- History & Traditions: The Charles Swain Memorial Bell -

History & Traditions: The Charles Swain Memorial Bell

History and Traditions: The Charles Swain Memorial Bell

Westville Boys’ High School’s first memorial dates back to 1957. After the sudden death of Mr Charles Swain, a popular teacher at the school, it was decided to erect a permanent memorial to him.  A memorial bell was erected at the entrance to the school. On the Bell is inscribed the word, ‘Solitaire’.

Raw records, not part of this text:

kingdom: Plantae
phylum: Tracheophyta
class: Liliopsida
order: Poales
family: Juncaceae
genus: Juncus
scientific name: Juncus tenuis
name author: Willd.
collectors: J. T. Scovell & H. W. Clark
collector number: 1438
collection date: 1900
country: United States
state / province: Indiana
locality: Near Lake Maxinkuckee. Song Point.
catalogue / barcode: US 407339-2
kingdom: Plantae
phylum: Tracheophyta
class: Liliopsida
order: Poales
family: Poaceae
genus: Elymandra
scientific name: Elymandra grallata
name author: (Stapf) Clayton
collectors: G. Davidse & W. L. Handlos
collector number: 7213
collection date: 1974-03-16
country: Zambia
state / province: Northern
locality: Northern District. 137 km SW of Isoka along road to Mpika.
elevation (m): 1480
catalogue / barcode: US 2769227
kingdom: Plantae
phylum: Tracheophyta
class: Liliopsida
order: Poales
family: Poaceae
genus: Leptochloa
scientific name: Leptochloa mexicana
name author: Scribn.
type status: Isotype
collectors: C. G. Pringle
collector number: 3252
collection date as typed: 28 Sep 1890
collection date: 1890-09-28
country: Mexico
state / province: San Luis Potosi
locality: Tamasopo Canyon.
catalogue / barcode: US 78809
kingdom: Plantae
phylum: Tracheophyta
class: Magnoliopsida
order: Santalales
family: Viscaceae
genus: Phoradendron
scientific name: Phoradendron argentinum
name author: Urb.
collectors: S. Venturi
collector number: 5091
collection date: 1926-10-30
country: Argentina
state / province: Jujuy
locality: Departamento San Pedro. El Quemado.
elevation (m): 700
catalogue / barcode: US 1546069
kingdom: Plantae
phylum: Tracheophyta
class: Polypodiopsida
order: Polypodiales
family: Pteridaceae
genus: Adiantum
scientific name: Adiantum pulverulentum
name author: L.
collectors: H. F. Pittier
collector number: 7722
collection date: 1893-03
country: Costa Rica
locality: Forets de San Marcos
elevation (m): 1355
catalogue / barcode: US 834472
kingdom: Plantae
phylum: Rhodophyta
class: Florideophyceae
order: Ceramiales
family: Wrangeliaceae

The Bell is from the vessel M/V Solitaire, which was built by the Texas Company in Bath, Maine, USA. The vessel, launched on 3 April 1920, was the first diesel tanker built in the USA. Weighing in at 4 750 tonnes, and with a length of 315ft, she carried a crew of 31, and proudly retained the Lloyds A.1 mark throughout her operational life.

One of her first trips was to South Africa with a cargo of refined oil from Texas. She however spent most of her life trading up and down the east coast of the USA. In 1933, after being sold to the Texas Company of Norway, she was placed under the Norwegian flag and traded between Port Arthur and London, Manchester and Antwerp.

World War II brought a change in her career and appearance. Painted a dull grey, with an anti-submarine gun at her stern and heavy anti-aircraft guns at strategic points on her decks, she joined the North Atlantic convoys bringing vital oil supplies to England from the USA.

 

The crew of Solitaire experienced many anxious moments as they witnessed other ships in the convoy being torpedoed or attacked from the air, but Solitaire managed to steer clear of danger during her many wartime missions. Not considered a fast vessel, her maximum speed being only 9.5 knots, she often had to travel in the slower and more vulnerable convoys.

When her speed decreased to 8 knots in 1944 she was transferred once again to the coastal trade on the east coast of the USA. In 1949 Solitaire made her last voyage across the Atlantic from Port Arthur to Gothenburg, Sweden. As she was becoming expensive her owners felt it was time to make way for a new vessel.  She was sold to the British Iron and Steel Corporation for scrapping, which occurred in 1950.  There the story of the Solitaire vessel ends.

Captain Arthur Olsen of the Texas Company of Norway had his first command on the Solitaire.  Due to the vessel being regarded as a happy and lucky ship, all new captains in the company had their first appointments on the Solitaire.

Captain Olsen had only fond memories of the Solitaire. He remembered her as an individualist with her newly invented diesel engines, a happy honest trader for many years, a loyal subject risking her life during war, and above all, an A.1 ship all her life.

There is no doubt the career of ‘Solitaire’ should be an example to all of us.  Her life resonates in the motto of WBHS, ‘Incepto Ne Desistam’, or ‘Stay the course’.

The of the ‘Solitaire’ was bought on auction in England, and became the Charles Swain Memorial Bell at WBHS.

The Charles Swain Memorial Bell forms an important part of WBHS life. Besides giving part of its name to the previous school magazine, ‘The Bell’, it is the centre-piece of a moving tradition each year. The members of the matriculating class, on the eve of them starting their final matric examinations, ring the Bell to signal their departure from the school.  This is the only occasion that the Bell is ever rung.

Up until the year 2000 this event took place in front of the entire school on the Friday after the annual Speech Night and Prize Giving. Since then the event has taken place at the conclusion of each year’s Speech Night and Prize Giving in the presence of the parents and guardians of the matriculating class.

This moving event has had two locations in its history.  Up until 2007, when the main assembly area for the school was the Roy Couzens Hall, the ringing of the Bell occurred at its then location, which was at the foot of the steps leading up to the hall. After the opening of the School’s Multi-purpose Centre (MPC) in 2008, the Bell was moved to a central location on the permanent seated area of the MPC. Since then this annual tradition has occurred at that location.

The tradition involves a senior teacher reading the roll call of the matriculating class. The first name read is that of the Head of School (formerly the Head Prefect or Head Boy). The Head of School rises and walks to the Bell and rings it once. He remains at the side of the Bell, and then greets each matric who subsequently receives an opportunity to ring the Bell once as well.

The matrics are called up in alphabetical order. Other than the sound of the Bell, the ceremony is conducted in complete silence. Once all matrics have rung the Bell, the Head of School sounds off with two peels of the Bell, concluding the moving ceremony.

For each matric the ringing of the Bell signifies their contribution to WBHS. It marks the exact time that they move from being a learner of the School to being an old boy.

After the members of the matriculating class have gathered outside the assembly venue they perform the school war cry.